Eine Weiterentwicklung einzelner Spieler sowie seiner Spielidee hat es dennoch gegeben. Auch international hat sich der VfB nach Jahren der erzwungenen Abstinenz wieder auf der größten europäischen Fußball-Bühne zurückgemeldet. „Da gehts mir einerseits um zehn Punkte in der Champions League, aber auch um die entsprechenden Auftritte. Wir sind in der Lage gewesen, dort zu zeigen, dass der VfB wieder da ist.“ Das ist definitiv gelungen.
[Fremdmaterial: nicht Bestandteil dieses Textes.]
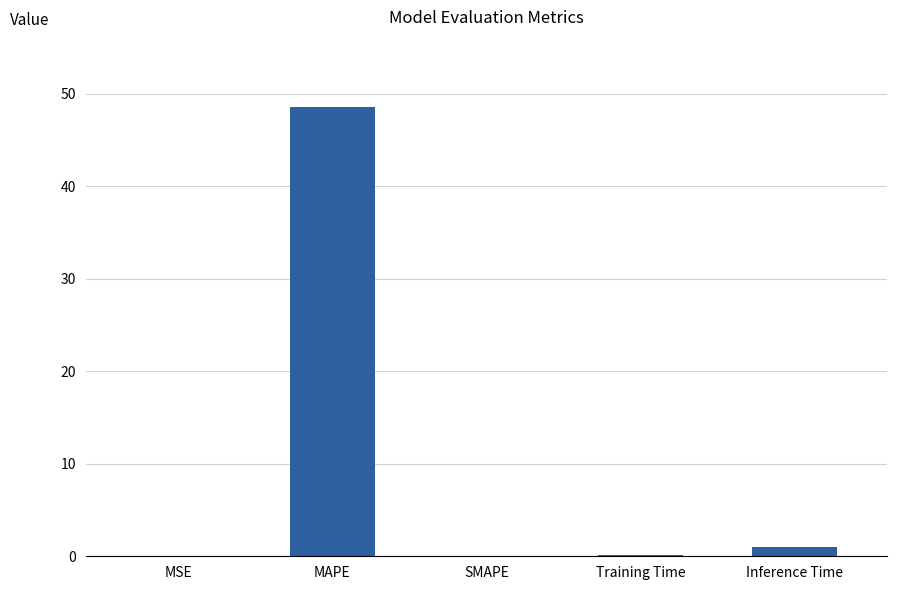

The value at SMAPE is -15.1. True or false?

False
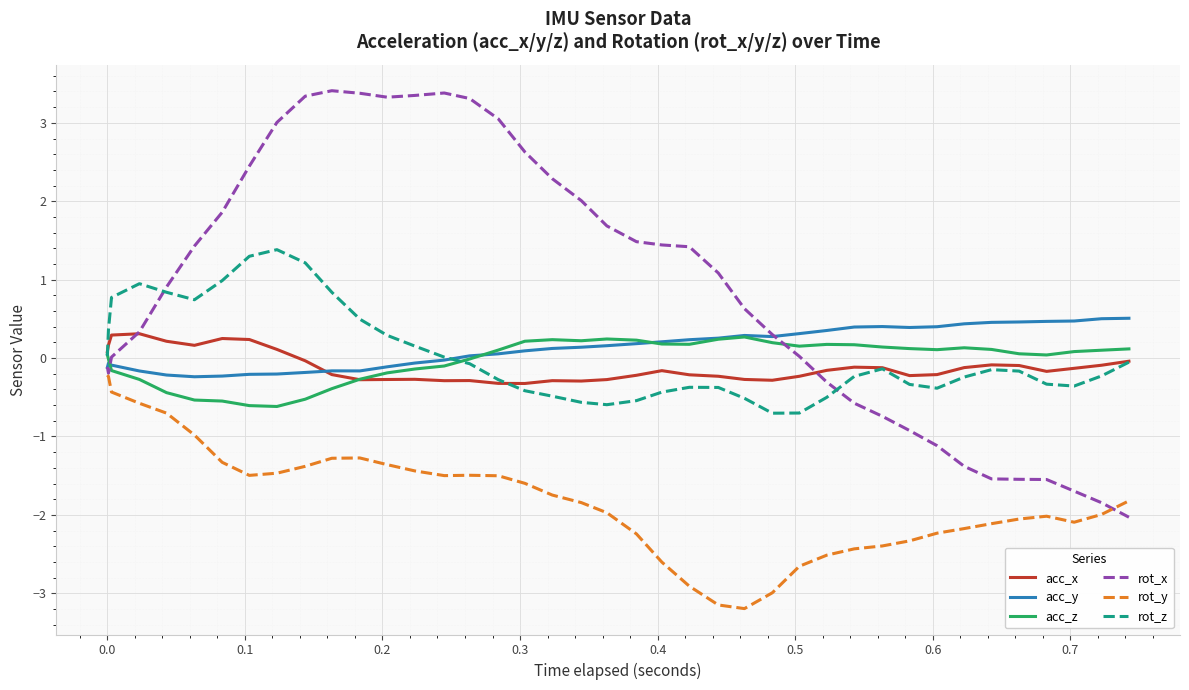

Which series has the largest total across all categories?

rot_x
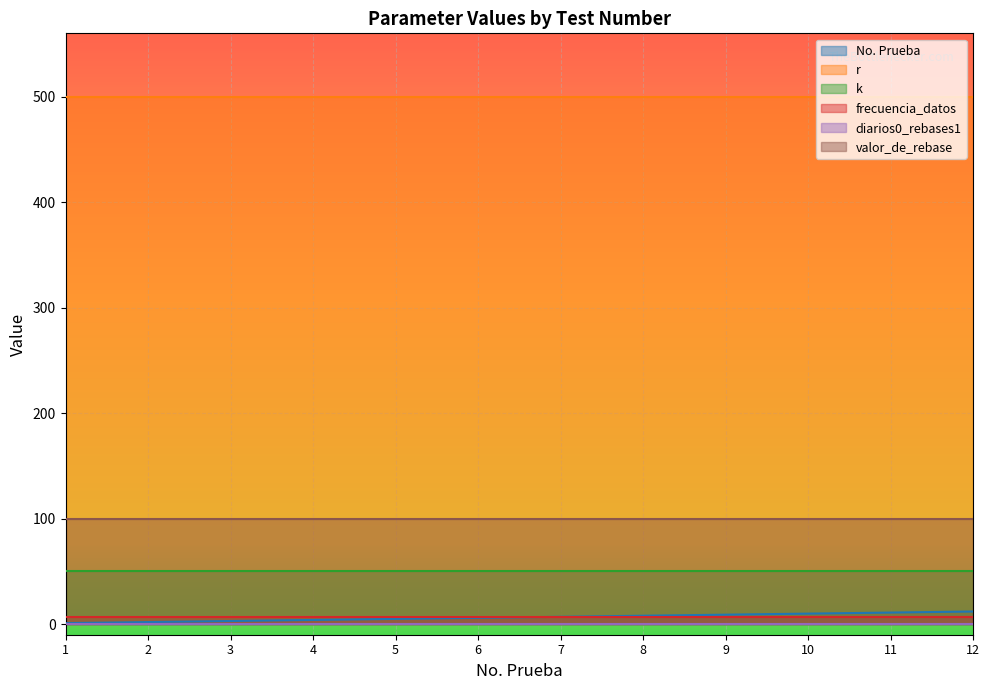

What value does the r series have at 7?

500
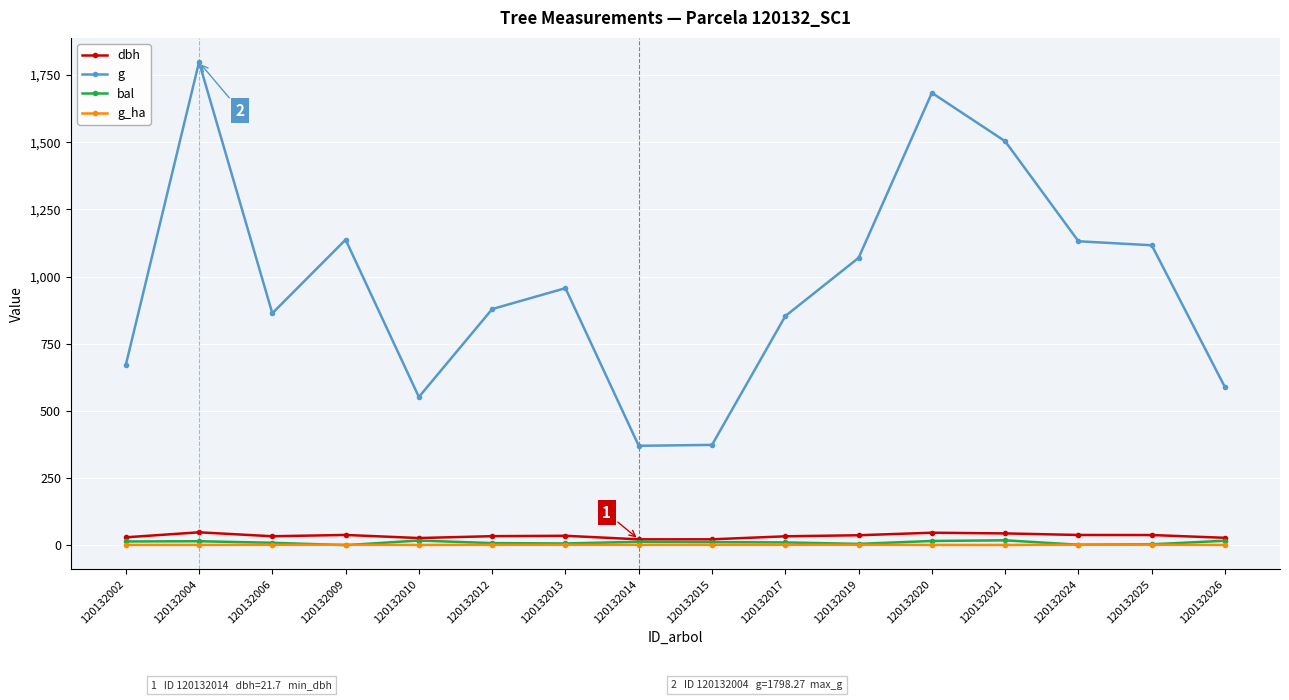

What is the highest value of the g series?

1798.3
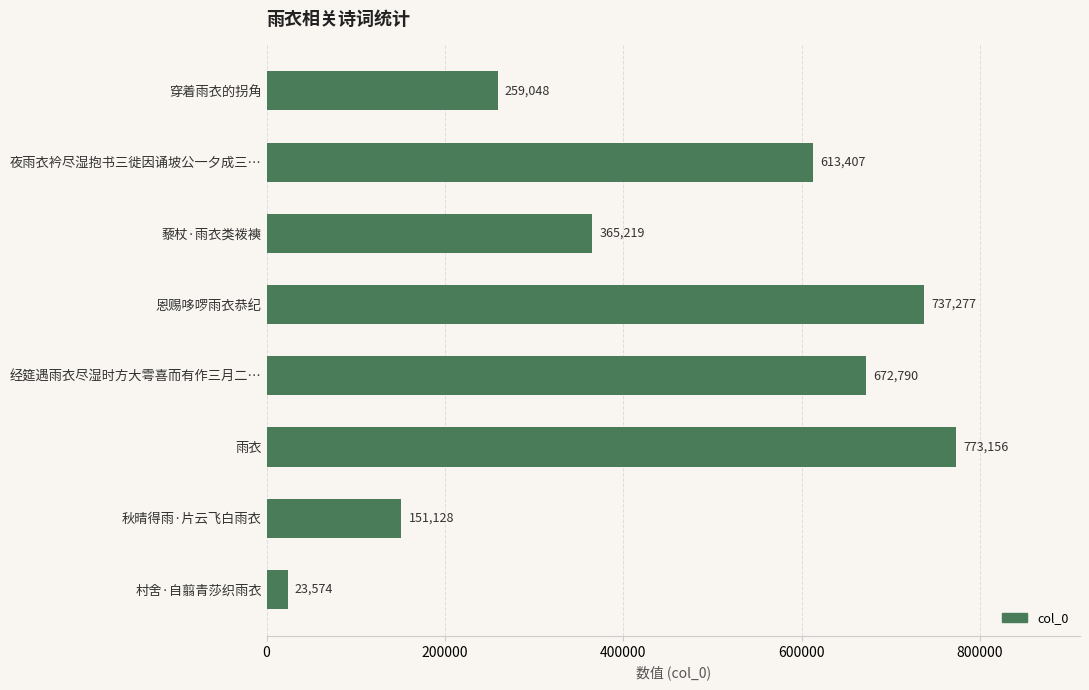

Rank the categories by value from highest to lowest.

雨衣, 恩赐哆啰雨衣恭纪, 经筵遇雨衣尽湿时方大雩喜而有作三月二…, 夜雨衣衿尽湿抱书三徙因诵坡公一夕成三…, 藜杖·雨衣类袯襫, 穿着雨衣的拐角, 秋晴得雨·片云飞白雨衣, 村舍·自翦青莎织雨衣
In Stuttgart und Umgebung würde dem Trainer ohnehin niemand widersprechen, wenn er sagt: „Ich glaube, man kann die letzten zwei Jahre als Erfolg verbuchen.“ Ausruhen will sich der stets höfliche und keinem Autogrammwunsch verschlossene Coach nun aber keineswegs. „Es ist jetzt von uns allen die Aufgabe, diese Entwicklung fortzusetzen.“ In Bad Cannstatt sind in jedem Fall alle bereit, diesen Weg fortzuführen. Seinen Vertrag am Wasen hat Hoeneß konsequenterweise bis 2028 verlängert - ohne Ausstiegsklausel. Ein klares Signal an Verein und Mannschaft. Und wenn die ersten zwei Jahre bereits derart fulminant waren – wer weiß, was die nächsten noch bringen werden?